Cyberattacks are becoming more frequent, sophisticated and costly, compelling leaders to prioritize robust cybersecurity measures as a critical investment in their organization’s future.
Our client, a leading insurance provider, engaged Thoughtworks to conduct a comprehensive assessment of their security posture. This assessment would provide the client with an in-depth and holistic view of their cybersecurity maturity, identifying any blind spots and helping them understand both the impact of those gaps and the security measures needed to address them.

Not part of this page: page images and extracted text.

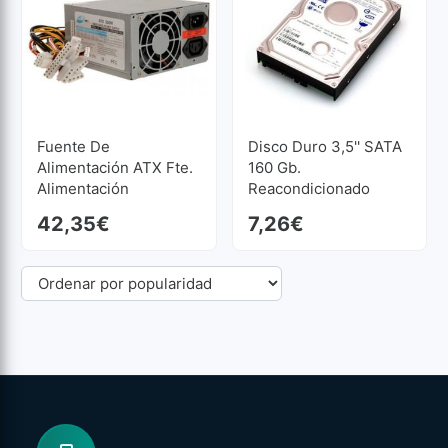
Fuente De
Disco Duro 3,5'' SATA
Alimentación ATX Fte.
160 Gb.
Alimentación
Reacondicionado
Reacondicionado
42,35
€
7,26
€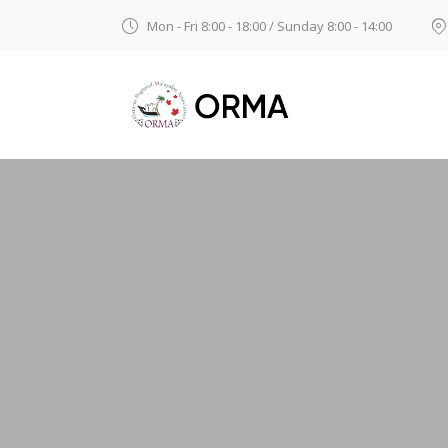
Mon - Fri 8:00 - 18:00 / Sunday 8:00 - 14:00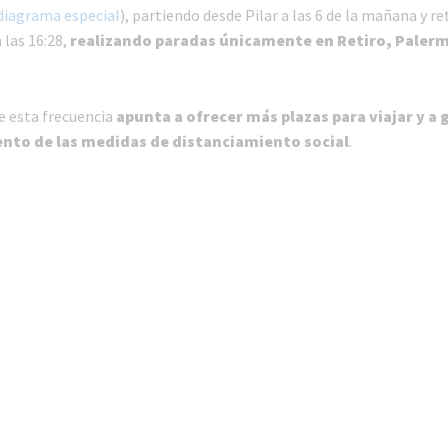
diagrama especial
), partiendo desde Pilar a las 6 de la mañana y 
 las 16:28,
realizando paradas únicamente en Retiro, Palerm
e esta frecuencia
apunta a ofrecer más plazas para viajar y a 
nto de las medidas de distanciamiento social
.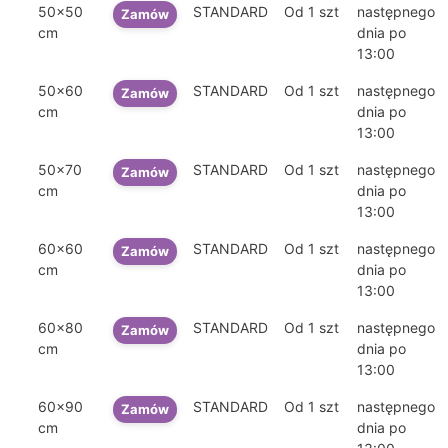
50x50
STANDARD
Od 1 szt
następnego
Zamów
cm
dnia po
13:00
50x60
STANDARD
Od 1 szt
następnego
Zamów
cm
dnia po
13:00
50x70
STANDARD
Od 1 szt
następnego
Zamów
cm
dnia po
13:00
60x60
STANDARD
Od 1 szt
następnego
Zamów
cm
dnia po
13:00
60x80
STANDARD
Od 1 szt
następnego
Zamów
cm
dnia po
13:00
60x90
STANDARD
Od 1 szt
następnego
Zamów
cm
dnia po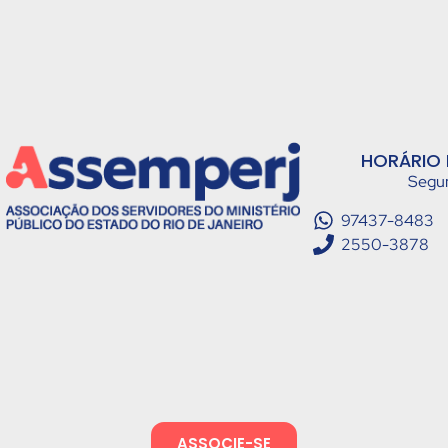
HORÁRIO 
Segun
97437-8483
2550-3878
ASSOCIE-SE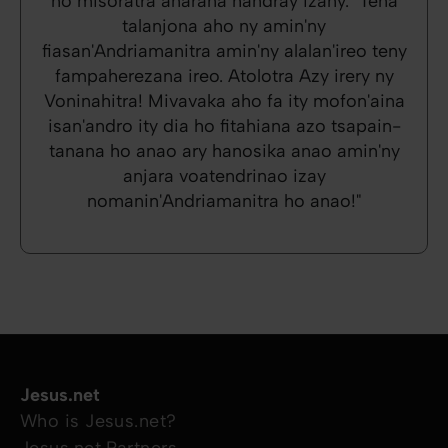
no misoratra anarana handray izany. "Tena
talanjona aho ny amin'ny
fiasan'Andriamanitra amin'ny alalan'ireo teny
fampaherezana ireo. Atolotra Azy irery ny
Voninahitra! Mivavaka aho fa ity mofon'aina
isan'andro ity dia ho fitahiana azo tsapain-
tanana ho anao ary hanosika anao amin'ny
anjara voatendrinao izay
nomanin'Andriamanitra ho anao!"
Jesus.net
Who is Jesus.net?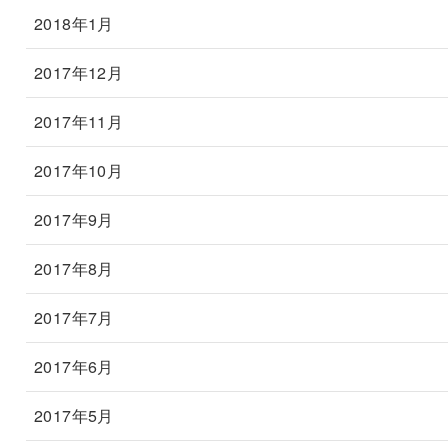
2018年1月
2017年12月
2017年11月
2017年10月
2017年9月
2017年8月
2017年7月
2017年6月
2017年5月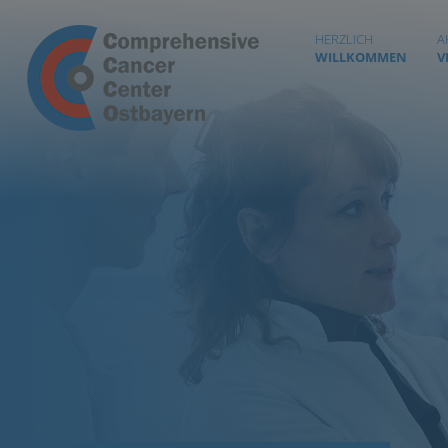
HERZLICH
A
WILLKOMMEN
V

Global standards, local regulations for extra compliance
Thoughtworks brought together a team of cybersecurity experts and data consultants to conduct in-depth interviews, interactive workshops and system deep dives with members across the client’s organization. To ensure compliance, we structured our assessment using a globally recognized cybersecurity framework from the National Institute of Standards and Technology (NIST), while aligning it with relevant local regulatory standards. This combined approach enabled us to conduct a thorough evaluation of the client’s security posture.
An external assessment of potential vulnerabilities can be a daunting experience for organizations. To overcome this, we adopted a highly collaborative approach, acting not as auditors but as partners. Our team embedded themselves within the client’s organization, turning this engagement into a collaborative exercise. This helped us build trust, ensuring no stones were left unturned.
Despite initial challenges with limited resources and documentation, the Thoughtworks team rose to the occasion, producing outstanding work in just six short weeks. Their seamless integration into our team was remarkable. Not only did they deliver the expected cyber strategy and roadmap, but they also provided crucial insights for drafting comprehensive architectural documentation. This could be the first step to mitigating our reliance on institutional knowledge.
Given the critical nature of data in cybersecurity, we also conducted a thorough assessment of the client’s data landscape. This helped them understand how different business areas access sensitive data across various platforms and applications, and the measures they’re required to take to protect their data. Through the data mapping exercise, we gained valuable insights that allowed us to:
Identify and classify data based on sensitivity, value and criticality.
Compile a list of systems and applications requiring enhanced security controls.
Develop detailed recommendations based on our key observations where there is a need to uplift access controls.
A path to security excellence
In six weeks, we delivered a comprehensive cybersecurity strategy and roadmap. This included a set of prioritized recommendations to achieve the target maturity level, as well as guidance on hiring and growing a security team fit for the future growth of this insurance company.
Key elements of the cybersecurity strategy included:
A three-year roadmap with current and target maturity ratings.
Recommendations for team shapes, roles and responsibilities for cybersecurity and data governance.
Detailed recommendations on the impact and effort against each NIST category, as well as recommendations based on data sensitivity analysis and data landscape.
The journey towards security excellence requires continuous improvement, not a big bang approach. We applied that same philosophy to this engagement, helping the client make step changes to their security measures throughout the assessment. Overall, this engagement has provided our client with a much clearer understanding of their security posture, and empowered them to make informed decisions and investments both in the short and long term.
Thoughtworks’ exceptional service makes them a highly recommended partner. The professionalism, expertise and dedication were evident throughout the project. The team consistently exceeded expectations and impressed us with their ability to grasp our needs and deliver high-quality results in a tight timeframe.